Another wonderful classic cover - look at that sneaky trolloc in the back!

Listened to the audiobook with Michael Kramer and Kate Reading (like the first book in the series) – fine narrators.

My opinion of The Wheel of Time didn’t really change after reading The Great Hunt. Essentially, I feel like The Wheel of Time is ultra-generic middle of the road fantasy that is comfortable, but not interesting.

The Great Hunt pretty much picks up where The Eye of the World left off. In the first few chapters, the bad guys steal the McGuffin and for the rest of the book the good guys and the bad guys variously chase one another as they nick the McGuffin off each other. In the end, the McGuffin overwhelms an otherwise perfectly good attempt by two female protagonists to save another (which was probably the best part of the book, which makes the development extra frustrating) – and so our main character Bland, eeeh, I mean, Rand, saves the day in the end.


The Great Hunt is not bad, but there is just nothing that gets my heart pumping, no reason for me to recommend this over any of the other great options out there. And there is a lot in The Great Hunt that causes me to roll my eyes.

The Wheel of Time so far has probably the worst villains I have encountered in a fantasy book, maybe ever? Mean, low-spirited, overconfident, petulant – the villains have no purpose other than to be evil, they sound like spoilt toddlers, and it never feels like they are actually threatening to our heroes.

The main characters split up in the first half of the book (for one of the splits, for no other reason than that half of them are randomly teleported to another plane of existence?). As a result, the pace is rather slow as we jump around between their stories, and none of them get the love they deserve.
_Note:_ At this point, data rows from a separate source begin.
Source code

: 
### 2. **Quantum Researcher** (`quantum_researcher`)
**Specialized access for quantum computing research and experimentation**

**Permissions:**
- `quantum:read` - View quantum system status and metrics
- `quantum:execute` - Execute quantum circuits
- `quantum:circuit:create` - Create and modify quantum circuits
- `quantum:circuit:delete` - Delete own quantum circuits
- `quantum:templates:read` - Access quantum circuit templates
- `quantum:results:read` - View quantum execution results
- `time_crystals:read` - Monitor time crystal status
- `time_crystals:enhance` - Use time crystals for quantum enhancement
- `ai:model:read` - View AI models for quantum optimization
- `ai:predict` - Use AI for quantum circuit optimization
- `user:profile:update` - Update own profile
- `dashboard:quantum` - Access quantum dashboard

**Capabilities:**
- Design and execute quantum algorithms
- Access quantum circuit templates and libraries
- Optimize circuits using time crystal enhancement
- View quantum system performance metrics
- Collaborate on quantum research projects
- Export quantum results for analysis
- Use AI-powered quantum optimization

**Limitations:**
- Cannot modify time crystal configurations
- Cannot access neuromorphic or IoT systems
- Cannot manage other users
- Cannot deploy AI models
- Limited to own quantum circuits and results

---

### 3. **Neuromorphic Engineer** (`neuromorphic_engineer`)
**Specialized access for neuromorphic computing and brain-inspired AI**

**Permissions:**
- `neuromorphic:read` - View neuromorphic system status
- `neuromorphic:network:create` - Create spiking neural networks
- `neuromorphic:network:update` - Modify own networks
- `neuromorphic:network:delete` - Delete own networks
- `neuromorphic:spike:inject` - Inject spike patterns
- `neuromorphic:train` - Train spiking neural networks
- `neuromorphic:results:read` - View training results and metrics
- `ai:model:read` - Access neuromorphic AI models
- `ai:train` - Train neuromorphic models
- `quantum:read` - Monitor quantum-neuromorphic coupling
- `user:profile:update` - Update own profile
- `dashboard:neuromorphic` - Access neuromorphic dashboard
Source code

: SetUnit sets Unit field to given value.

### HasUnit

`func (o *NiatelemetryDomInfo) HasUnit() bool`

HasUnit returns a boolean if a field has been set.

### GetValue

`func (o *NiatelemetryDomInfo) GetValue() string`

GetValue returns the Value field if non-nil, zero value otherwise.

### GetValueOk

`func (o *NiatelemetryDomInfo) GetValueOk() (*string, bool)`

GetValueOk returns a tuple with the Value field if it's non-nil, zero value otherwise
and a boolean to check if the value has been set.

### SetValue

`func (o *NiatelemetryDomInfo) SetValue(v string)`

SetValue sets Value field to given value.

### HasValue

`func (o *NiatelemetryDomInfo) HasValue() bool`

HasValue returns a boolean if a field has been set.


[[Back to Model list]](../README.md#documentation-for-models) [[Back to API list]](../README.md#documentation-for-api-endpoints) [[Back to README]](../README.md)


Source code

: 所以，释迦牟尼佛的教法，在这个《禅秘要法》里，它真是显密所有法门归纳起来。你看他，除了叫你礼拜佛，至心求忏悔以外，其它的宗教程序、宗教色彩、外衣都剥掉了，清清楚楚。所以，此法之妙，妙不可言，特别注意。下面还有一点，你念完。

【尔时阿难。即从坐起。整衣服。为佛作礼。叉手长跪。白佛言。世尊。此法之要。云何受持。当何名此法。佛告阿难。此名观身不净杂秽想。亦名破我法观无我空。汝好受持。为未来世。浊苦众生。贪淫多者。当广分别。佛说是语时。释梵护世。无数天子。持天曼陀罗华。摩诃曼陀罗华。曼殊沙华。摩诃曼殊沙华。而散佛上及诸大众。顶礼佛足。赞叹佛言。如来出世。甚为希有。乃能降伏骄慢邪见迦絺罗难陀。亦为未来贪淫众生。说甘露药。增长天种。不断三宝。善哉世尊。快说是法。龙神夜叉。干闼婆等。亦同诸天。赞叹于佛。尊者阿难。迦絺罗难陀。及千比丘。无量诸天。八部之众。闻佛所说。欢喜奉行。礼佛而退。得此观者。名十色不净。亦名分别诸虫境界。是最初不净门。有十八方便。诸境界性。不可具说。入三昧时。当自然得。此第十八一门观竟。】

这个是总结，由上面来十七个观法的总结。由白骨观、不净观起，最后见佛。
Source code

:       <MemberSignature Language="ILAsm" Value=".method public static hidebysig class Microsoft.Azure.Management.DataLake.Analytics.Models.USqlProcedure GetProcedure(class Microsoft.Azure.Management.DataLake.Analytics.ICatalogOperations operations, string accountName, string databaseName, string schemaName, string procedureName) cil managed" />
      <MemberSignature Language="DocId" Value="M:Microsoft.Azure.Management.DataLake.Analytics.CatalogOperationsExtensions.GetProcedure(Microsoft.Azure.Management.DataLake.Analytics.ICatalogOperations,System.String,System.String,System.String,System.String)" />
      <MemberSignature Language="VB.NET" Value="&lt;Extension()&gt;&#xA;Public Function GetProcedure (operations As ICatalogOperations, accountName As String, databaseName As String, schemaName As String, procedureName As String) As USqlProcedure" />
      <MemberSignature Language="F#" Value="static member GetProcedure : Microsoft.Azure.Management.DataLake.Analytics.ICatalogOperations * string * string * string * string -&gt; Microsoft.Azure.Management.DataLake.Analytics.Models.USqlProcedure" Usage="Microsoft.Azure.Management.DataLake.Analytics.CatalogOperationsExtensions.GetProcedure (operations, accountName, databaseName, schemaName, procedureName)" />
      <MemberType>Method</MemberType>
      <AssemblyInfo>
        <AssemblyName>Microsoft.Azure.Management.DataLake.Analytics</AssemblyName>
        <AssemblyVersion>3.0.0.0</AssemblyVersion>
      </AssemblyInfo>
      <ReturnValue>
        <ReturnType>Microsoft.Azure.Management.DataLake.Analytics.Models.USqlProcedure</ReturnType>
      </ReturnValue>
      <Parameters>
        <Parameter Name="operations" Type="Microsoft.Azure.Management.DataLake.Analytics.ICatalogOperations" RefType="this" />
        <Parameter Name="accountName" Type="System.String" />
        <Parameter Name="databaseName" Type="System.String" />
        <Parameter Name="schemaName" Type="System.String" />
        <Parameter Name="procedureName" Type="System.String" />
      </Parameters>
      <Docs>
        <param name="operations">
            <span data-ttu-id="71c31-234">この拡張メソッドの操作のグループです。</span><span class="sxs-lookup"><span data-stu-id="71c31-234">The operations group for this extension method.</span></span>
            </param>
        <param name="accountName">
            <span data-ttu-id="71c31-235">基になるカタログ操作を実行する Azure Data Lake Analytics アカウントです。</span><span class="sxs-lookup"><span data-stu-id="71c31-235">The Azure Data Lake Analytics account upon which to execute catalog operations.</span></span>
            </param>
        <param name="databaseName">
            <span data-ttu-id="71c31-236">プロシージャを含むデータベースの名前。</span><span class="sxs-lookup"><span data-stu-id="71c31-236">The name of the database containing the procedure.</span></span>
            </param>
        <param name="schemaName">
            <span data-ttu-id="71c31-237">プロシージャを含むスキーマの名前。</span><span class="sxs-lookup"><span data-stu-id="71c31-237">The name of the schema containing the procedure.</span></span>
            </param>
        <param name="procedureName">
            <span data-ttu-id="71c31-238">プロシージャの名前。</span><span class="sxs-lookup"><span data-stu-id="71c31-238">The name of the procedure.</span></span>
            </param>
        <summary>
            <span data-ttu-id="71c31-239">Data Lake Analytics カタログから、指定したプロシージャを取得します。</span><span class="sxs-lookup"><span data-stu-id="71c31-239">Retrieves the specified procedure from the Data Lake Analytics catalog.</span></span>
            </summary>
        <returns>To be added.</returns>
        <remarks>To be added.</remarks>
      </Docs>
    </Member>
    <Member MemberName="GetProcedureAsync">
I really had to push through the first half of the book – I even started listening to some podcasts again for the first time in months simply because I didn’t feel like going back to the thinly veiled (and obviously hopeless) attempt at seducing Rand to the dark side.

Like in The Eye of the World, Nyneave is probably the only character with a recognisable personality (or more than one character trait). I would seriously struggle to give you a description of the other main characters’ motivations. And that is some fifty hours of listening into the story! I am not normally a reader that needs their story to be character-driven, but this…

Finally, one of my pet peeves with the book is that it fails to live up to its title in spectacular fashion. I could go on about what my imagination expected, but the core is that there is hardly a hunt, and it definitely isn’t great.

Overall, The Great Hunt has done nothing to convince me that The Wheel of Time is worth the time and effort it takes to get through. I will start up The Dragon Reborn one of these days but I already have a feeling that that won’t change my opinion either. Unfortunately, not all the classics can be winners.